Key moments in life of Shinzo Abe, former Japanese leader
Shinzo Abe was born into a prominent political family and became Japan’s longest-serving prime minister. He was credited with instilling political and economic stability though he angered Japan’s neighbors South Korea and China — along with many Japanese — with his nationalistic rhetoric and calls to revise the country’s pacifist constitution.
Abe, 67, was shot to death Friday at a campaign event in western Japan. Here is a look at key moments in his life and career:
— Sept. 21, 1954: Abe is born in Tokyo, the son of Shintaro Abe, who served as Japan’s foreign minister, and grandson of Nobusuke Kishi, a former prime minister.
— 1977: Graduates from Seikei University in Tokyo with a degree in political science, after which he moves to the U.S. to study public policy at the University of Southern California for three semesters.
— 1979: Begins working at Kobe Steel as the firm was expanding its presence abroad.
— 1982: Leaves the company to pursue new positions at the Foreign Ministry and with the ruling Liberal Democratic Party.
— 1993: First elected as an LDP legislator representing the southwestern prefecture of Yamaguchi. Abe, already viewed as a conservative, becomes a member of and eventually leads the party’s largest faction, Seiwakai, that had once been headed by his father, who died in 1991.
— 2005: Abe is appointed chief cabinet secretary under Prime Minister Junichiro Koizumi, during which he leads negotiations to return Japanese citizens abducted to North Korea. The same year, he is elected head of the LDP, putting him in line to take over as prime minister.
— Sept. 26, 2006: Abe becomes Japan’s prime minister for the first time, overseeing economic reforms while taking a hard line on North Korea and seeking to engage with South Korea and China.
— 2007: Following electoral defeats that saw the LDP lose control of the legislature for the first time in 52 years, Abe resigns as prime minister, citing health reasons. Abe has been suffering from ulcerative colitis but was able to control it with medication.

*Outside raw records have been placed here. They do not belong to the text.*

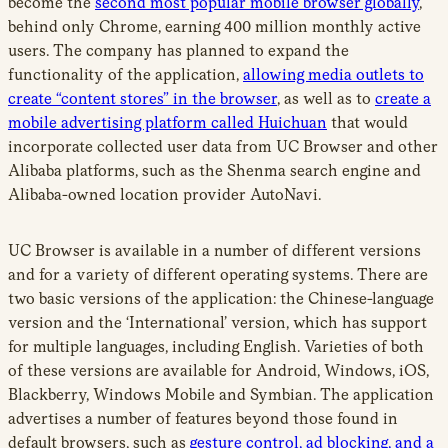
become the
second most popular mobile browser globally
,
behind only Chrome, earning 400 million monthly active
users. The company has planned to expand the
functionality of the application,
allowing media outlets to
create “content stores” in the browser
, as well as to
create a
mobile advertising platform called Huichuan
that would
incorporate collected user data from UC Browser and other
Alibaba platforms, such as the Shenma search engine and
Alibaba-owned location provider AutoNavi.
UC Browser is available in a number of different versions
and for a variety of different operating systems. There are
two basic versions of the application: the Chinese-language
version and the ‘International’ version, which has support
for multiple languages, including English. Varieties of both
of these versions are available for Android, Windows, iOS,
Blackberry, Windows Mobile and Symbian. The application
advertises a number of features beyond those found in
default browsers, such as
gesture control, ad blocking, and a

— 2012: After again being elected LDP president, Abe becomes prime minister for the second time.
— 2013: Seeking to boost growth, Abe launches his “Abenomics” policies featuring easy lending and structural reforms. Japan’s relations with China undergo a particularly rough patch but begin to improve after Abe meets with Chinese leader Xi Jinping at the APEC summit in Beijing.
— 2014-2020: Reelected LDP leader, he serves two additional terms as prime minister for a total of four, during which he develops close relations with then-president Donald Trump, holding summits and golfing together.
— Aug. 28, 2020: Announces he will step down as prime minister, again citing health reasons, after his ulcerative colitis flares up again. By that point, Abe had already become Japan’s longest-serving prime minister.
— Nov. 30, 2021: Despite leaving office, Abe shows he can still rile up Beijing with comments on Taiwan, the self-governing island China claims as its own territory and threatens to attack. In a speech, Abe warned that “military adventure would lead to economic suicide.”
— July 8, 2022: Abe is fatally shot while giving a speech at a campaign event in Nara by a gunman using a homemade weapon.